Task details: Reproduce every row below without altering a single character.

Information shown:

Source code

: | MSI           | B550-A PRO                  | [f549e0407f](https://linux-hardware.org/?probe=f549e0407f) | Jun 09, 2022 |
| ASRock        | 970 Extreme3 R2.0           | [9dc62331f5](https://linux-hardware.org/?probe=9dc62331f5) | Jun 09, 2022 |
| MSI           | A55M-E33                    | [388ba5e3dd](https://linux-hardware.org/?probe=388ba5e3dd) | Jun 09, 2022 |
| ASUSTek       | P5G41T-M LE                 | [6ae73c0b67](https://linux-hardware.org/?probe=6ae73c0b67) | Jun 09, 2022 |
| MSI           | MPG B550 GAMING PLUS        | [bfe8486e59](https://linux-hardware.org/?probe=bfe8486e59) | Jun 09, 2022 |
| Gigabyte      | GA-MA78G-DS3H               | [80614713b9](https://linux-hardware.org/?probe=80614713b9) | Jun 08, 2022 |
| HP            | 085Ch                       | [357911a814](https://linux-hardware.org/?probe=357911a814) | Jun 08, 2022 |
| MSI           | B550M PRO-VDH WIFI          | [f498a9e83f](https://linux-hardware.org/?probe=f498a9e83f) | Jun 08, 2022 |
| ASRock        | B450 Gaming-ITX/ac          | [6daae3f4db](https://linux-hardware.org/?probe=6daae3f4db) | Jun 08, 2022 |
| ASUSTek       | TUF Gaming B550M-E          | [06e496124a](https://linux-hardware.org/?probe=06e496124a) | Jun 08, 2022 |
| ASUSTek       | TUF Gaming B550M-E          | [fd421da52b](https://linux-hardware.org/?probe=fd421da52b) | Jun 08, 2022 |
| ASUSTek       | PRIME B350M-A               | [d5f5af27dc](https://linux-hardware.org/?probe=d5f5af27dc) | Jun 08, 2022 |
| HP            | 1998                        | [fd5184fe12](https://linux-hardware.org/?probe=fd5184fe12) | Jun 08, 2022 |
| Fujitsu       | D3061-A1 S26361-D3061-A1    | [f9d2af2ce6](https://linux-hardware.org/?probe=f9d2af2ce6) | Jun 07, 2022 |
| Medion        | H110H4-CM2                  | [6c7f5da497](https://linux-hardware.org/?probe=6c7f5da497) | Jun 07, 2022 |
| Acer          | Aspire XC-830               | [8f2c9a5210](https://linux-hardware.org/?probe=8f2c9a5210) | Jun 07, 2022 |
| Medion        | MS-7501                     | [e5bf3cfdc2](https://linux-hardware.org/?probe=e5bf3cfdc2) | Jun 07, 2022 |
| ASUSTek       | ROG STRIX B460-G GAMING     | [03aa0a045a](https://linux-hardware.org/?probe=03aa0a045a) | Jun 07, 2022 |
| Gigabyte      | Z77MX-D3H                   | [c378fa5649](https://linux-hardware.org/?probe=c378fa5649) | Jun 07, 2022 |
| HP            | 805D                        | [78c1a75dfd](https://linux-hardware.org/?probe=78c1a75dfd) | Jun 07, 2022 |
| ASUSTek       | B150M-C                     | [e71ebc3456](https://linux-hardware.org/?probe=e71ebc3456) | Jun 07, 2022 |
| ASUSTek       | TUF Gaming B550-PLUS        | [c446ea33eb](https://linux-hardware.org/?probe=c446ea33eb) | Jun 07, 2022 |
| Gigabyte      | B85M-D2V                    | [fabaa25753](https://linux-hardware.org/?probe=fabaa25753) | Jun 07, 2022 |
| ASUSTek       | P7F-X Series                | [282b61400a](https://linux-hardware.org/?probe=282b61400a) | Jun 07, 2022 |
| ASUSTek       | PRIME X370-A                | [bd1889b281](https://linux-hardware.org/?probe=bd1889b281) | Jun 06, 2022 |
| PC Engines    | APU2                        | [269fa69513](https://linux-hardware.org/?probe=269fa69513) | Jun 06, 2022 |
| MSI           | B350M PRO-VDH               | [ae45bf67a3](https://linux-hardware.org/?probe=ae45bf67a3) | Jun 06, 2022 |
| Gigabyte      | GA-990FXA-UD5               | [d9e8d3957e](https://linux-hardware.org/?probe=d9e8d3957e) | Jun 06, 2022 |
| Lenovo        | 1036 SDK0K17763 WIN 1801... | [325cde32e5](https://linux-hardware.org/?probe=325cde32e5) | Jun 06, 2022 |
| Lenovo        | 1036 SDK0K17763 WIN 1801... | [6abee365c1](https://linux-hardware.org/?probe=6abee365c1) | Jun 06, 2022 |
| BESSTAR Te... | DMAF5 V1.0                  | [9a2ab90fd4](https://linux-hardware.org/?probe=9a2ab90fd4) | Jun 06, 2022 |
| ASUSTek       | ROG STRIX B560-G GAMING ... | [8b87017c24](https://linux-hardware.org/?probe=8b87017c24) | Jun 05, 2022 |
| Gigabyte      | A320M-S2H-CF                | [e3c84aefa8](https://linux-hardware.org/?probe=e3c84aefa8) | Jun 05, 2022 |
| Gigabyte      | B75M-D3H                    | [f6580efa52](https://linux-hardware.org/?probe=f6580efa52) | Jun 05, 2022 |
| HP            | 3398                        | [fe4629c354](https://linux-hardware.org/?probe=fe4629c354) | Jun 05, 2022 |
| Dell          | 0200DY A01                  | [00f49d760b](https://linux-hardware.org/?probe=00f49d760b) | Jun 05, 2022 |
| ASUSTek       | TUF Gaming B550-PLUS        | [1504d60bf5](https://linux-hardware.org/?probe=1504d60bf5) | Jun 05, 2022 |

Output of the task:
Source code

: | MSI           | B550-A PRO                  | [f549e0407f](https://linux-hardware.org/?probe=f549e0407f) | Jun 09, 2022 |
| ASRock        | 970 Extreme3 R2.0           | [9dc62331f5](https://linux-hardware.org/?probe=9dc62331f5) | Jun 09, 2022 |
| MSI           | A55M-E33                    | [388ba5e3dd](https://linux-hardware.org/?probe=388ba5e3dd) | Jun 09, 2022 |
| ASUSTek       | P5G41T-M LE                 | [6ae73c0b67](https://linux-hardware.org/?probe=6ae73c0b67) | Jun 09, 2022 |
| MSI           | MPG B550 GAMING PLUS        | [bfe8486e59](https://linux-hardware.org/?probe=bfe8486e59) | Jun 09, 2022 |
| Gigabyte      | GA-MA78G-DS3H               | [80614713b9](https://linux-hardware.org/?probe=80614713b9) | Jun 08, 2022 |
| HP            | 085Ch                       | [357911a814](https://linux-hardware.org/?probe=357911a814) | Jun 08, 2022 |
| MSI           | B550M PRO-VDH WIFI          | [f498a9e83f](https://linux-hardware.org/?probe=f498a9e83f) | Jun 08, 2022 |
| ASRock        | B450 Gaming-ITX/ac          | [6daae3f4db](https://linux-hardware.org/?probe=6daae3f4db) | Jun 08, 2022 |
| ASUSTek       | TUF Gaming B550M-E          | [06e496124a](https://linux-hardware.org/?probe=06e496124a) | Jun 08, 2022 |
| ASUSTek       | TUF Gaming B550M-E          | [fd421da52b](https://linux-hardware.org/?probe=fd421da52b) | Jun 08, 2022 |
| ASUSTek       | PRIME B350M-A               | [d5f5af27dc](https://linux-hardware.org/?probe=d5f5af27dc) | Jun 08, 2022 |
| HP            | 1998                        | [fd5184fe12](https://linux-hardware.org/?probe=fd5184fe12) | Jun 08, 2022 |
| Fujitsu       | D3061-A1 S26361-D3061-A1    | [f9d2af2ce6](https://linux-hardware.org/?probe=f9d2af2ce6) | Jun 07, 2022 |
| Medion        | H110H4-CM2                  | [6c7f5da497](https://linux-hardware.org/?probe=6c7f5da497) | Jun 07, 2022 |
| Acer          | Aspire XC-830               | [8f2c9a5210](https://linux-hardware.org/?probe=8f2c9a5210) | Jun 07, 2022 |
| Medion        | MS-7501                     | [e5bf3cfdc2](https://linux-hardware.org/?probe=e5bf3cfdc2) | Jun 07, 2022 |
| ASUSTek       | ROG STRIX B460-G GAMING     | [03aa0a045a](https://linux-hardware.org/?probe=03aa0a045a) | Jun 07, 2022 |
| Gigabyte      | Z77MX-D3H                   | [c378fa5649](https://linux-hardware.org/?probe=c378fa5649) | Jun 07, 2022 |
| HP            | 805D                        | [78c1a75dfd](https://linux-hardware.org/?probe=78c1a75dfd) | Jun 07, 2022 |
| ASUSTek       | B150M-C                     | [e71ebc3456](https://linux-hardware.org/?probe=e71ebc3456) | Jun 07, 2022 |
| ASUSTek       | TUF Gaming B550-PLUS        | [c446ea33eb](https://linux-hardware.org/?probe=c446ea33eb) | Jun 07, 2022 |
| Gigabyte      | B85M-D2V                    | [fabaa25753](https://linux-hardware.org/?probe=fabaa25753) | Jun 07, 2022 |
| ASUSTek       | P7F-X Series                | [282b61400a](https://linux-hardware.org/?probe=282b61400a) | Jun 07, 2022 |
| ASUSTek       | PRIME X370-A                | [bd1889b281](https://linux-hardware.org/?probe=bd1889b281) | Jun 06, 2022 |
| PC Engines    | APU2                        | [269fa69513](https://linux-hardware.org/?probe=269fa69513) | Jun 06, 2022 |
| MSI           | B350M PRO-VDH               | [ae45bf67a3](https://linux-hardware.org/?probe=ae45bf67a3) | Jun 06, 2022 |
| Gigabyte      | GA-990FXA-UD5               | [d9e8d3957e](https://linux-hardware.org/?probe=d9e8d3957e) | Jun 06, 2022 |
| Lenovo        | 1036 SDK0K17763 WIN 1801... | [325cde32e5](https://linux-hardware.org/?probe=325cde32e5) | Jun 06, 2022 |
| Lenovo        | 1036 SDK0K17763 WIN 1801... | [6abee365c1](https://linux-hardware.org/?probe=6abee365c1) | Jun 06, 2022 |
| BESSTAR Te... | DMAF5 V1.0                  | [9a2ab90fd4](https://linux-hardware.org/?probe=9a2ab90fd4) | Jun 06, 2022 |
| ASUSTek       | ROG STRIX B560-G GAMING ... | [8b87017c24](https://linux-hardware.org/?probe=8b87017c24) | Jun 05, 2022 |
| Gigabyte      | A320M-S2H-CF                | [e3c84aefa8](https://linux-hardware.org/?probe=e3c84aefa8) | Jun 05, 2022 |
| Gigabyte      | B75M-D3H                    | [f6580efa52](https://linux-hardware.org/?probe=f6580efa52) | Jun 05, 2022 |
| HP            | 3398                        | [fe4629c354](https://linux-hardware.org/?probe=fe4629c354) | Jun 05, 2022 |
| Dell          | 0200DY A01                  | [00f49d760b](https://linux-hardware.org/?probe=00f49d760b) | Jun 05, 2022 |
| ASUSTek       | TUF Gaming B550-PLUS        | [1504d60bf5](https://linux-hardware.org/?probe=1504d60bf5) | Jun 05, 2022 |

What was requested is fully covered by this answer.